***** EXTRACTED RECORDS *****
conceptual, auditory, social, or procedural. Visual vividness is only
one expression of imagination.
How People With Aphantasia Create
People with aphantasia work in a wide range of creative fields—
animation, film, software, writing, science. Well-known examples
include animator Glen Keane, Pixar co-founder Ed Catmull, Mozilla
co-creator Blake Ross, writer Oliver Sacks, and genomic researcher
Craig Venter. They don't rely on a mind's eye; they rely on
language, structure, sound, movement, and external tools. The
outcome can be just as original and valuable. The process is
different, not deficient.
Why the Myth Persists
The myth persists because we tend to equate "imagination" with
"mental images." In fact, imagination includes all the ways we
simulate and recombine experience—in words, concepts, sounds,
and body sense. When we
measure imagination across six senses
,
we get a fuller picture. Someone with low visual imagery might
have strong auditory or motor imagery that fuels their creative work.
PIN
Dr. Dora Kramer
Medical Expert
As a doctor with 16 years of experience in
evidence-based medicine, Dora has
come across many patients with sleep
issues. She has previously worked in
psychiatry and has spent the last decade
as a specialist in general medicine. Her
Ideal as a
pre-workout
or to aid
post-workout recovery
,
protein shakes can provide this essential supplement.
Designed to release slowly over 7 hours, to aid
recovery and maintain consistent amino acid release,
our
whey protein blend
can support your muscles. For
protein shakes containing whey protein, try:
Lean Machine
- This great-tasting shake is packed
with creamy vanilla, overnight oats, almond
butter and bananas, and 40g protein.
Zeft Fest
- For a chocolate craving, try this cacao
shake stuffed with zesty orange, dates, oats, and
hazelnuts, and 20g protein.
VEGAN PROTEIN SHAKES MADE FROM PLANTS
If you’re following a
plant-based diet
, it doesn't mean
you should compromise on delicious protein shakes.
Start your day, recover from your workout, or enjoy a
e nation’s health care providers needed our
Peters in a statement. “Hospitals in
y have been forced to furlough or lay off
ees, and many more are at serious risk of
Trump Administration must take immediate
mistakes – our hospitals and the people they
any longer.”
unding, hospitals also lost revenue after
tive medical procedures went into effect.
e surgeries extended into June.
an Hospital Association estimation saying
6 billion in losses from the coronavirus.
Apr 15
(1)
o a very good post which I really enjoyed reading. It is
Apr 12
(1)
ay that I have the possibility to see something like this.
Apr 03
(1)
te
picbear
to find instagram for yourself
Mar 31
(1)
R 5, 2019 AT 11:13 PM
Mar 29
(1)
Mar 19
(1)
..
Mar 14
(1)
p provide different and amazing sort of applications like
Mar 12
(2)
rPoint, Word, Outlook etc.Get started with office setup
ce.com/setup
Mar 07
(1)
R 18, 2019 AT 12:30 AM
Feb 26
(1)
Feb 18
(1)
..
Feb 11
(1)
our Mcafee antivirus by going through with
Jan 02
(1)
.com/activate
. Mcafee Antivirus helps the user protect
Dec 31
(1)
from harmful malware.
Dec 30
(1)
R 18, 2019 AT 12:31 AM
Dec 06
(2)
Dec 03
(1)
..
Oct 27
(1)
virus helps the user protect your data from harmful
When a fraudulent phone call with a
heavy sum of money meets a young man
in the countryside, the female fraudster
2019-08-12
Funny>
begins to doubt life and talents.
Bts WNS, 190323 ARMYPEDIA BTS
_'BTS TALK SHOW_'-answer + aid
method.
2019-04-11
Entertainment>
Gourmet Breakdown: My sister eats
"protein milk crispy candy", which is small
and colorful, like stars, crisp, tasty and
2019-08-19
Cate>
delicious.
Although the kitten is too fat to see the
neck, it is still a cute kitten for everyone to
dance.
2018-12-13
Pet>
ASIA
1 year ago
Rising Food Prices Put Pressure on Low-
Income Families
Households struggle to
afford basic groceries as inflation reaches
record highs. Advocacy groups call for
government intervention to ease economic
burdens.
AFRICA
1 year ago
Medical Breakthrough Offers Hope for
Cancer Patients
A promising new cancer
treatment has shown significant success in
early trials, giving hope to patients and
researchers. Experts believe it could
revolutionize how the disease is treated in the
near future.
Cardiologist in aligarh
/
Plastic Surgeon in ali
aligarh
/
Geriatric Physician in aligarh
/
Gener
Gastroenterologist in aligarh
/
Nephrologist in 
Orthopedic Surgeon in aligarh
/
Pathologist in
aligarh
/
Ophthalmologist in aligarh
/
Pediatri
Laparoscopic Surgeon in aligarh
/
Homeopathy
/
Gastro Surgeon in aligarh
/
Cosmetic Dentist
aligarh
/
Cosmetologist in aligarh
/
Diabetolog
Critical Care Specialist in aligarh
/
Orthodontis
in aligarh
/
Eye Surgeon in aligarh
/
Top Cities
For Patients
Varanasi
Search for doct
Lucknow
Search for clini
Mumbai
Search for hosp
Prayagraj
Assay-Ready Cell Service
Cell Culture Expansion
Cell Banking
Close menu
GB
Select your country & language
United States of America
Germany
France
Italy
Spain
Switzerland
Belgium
*****
• _WORK REQUEST_: In the records, which lines use the word "experience"? Report them.

• _RESULT OF THIS EXERCISE_:
simulate and recombine experience—in words, concepts, sounds,
As a doctor with 16 years of experience in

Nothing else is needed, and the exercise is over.